By Sarah Morland and Rafael Escalera Montoto
MEXICO CITY (Reuters) -Walmart’s Mexico and Central America unit, known as Walmex, reported a 7% dip in its first-quarter net profit on Tuesday, coming in below analysts’ expectations
Net profit fell to 12.32 billion pesos ($602.1 million) for the first three months of 2025, short of a 13.10 billion peso forecast from analysts polled by LSEG, even as revenue exceeded forecasts with a 7% jump.
Revenue rose to 240.97 billion pesos, above a 238.57 billion pesos forecast.
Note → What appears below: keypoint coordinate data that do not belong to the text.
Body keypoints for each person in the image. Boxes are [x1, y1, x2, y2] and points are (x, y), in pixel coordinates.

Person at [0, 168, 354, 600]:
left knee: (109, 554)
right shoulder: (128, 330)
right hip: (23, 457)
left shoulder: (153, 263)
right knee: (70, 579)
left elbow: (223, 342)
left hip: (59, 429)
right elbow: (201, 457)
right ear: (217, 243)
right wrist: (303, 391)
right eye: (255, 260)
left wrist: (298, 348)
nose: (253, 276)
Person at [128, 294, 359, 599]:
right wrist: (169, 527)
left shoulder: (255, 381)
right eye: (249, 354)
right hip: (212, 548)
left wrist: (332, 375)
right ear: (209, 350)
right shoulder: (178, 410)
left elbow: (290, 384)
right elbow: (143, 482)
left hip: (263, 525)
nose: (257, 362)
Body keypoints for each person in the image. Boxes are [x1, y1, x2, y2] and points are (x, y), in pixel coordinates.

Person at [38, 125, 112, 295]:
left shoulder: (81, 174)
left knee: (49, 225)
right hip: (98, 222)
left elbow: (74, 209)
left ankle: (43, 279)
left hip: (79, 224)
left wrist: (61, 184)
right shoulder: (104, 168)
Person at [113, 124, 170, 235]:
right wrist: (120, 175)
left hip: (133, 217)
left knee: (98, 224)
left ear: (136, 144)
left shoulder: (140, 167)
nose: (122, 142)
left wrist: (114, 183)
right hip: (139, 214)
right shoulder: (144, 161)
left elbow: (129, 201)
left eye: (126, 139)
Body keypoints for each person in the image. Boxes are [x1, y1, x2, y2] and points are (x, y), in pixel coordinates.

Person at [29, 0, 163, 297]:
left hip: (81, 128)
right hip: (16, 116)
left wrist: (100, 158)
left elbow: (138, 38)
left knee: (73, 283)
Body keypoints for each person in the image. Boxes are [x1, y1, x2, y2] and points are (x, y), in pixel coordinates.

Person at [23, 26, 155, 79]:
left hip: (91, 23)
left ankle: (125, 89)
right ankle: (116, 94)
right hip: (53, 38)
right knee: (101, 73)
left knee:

Walmex Chief Executive Officer Ignacio Caride said in a video message the quarter was hit by challenging macroeconomic conditions and negative comparative effects, such as the Semana Santa holiday taking place in the second quarter instead of the first.
"Despite the political noise and uncertainty, we are focused on the things we can control," Caride said. "We remain optimistic that we will begin to see a gradual increase in consumption over the rest of the year."
The company reported a 1.4% rise in same-store sales in Mexico and 1.9% growth in Central America. It added 17 stores in Mexico and three in Central America.
"In the coming quarters we should see an increase in revenues that will also allow us to leverage expenses and improve results," Walmex said in a filing, adding it expects capital spending to rise to 41.8 billion pesos this year, compared to the 34.8 billion it spent in 2024.
Expanding its e-commerce capacities would be a key priority for the year, Walmex said, adding that its mobile phone service Bait reached 19.8 million active users and generated some 2.3 billion pesos in revenue during the quarter.
Walmex said it was also preparing for a possible change in Mexico’s labor laws, as the government contemplates reducing the country’s legal working week from 48 hours to 40 hours.
Walmex, which operates Walmart (NYSE: WMT ) and Sam’s Club stores as well as low-cost supermarket chain Bodega Aurrera, is one of Mexico’s largest private employers.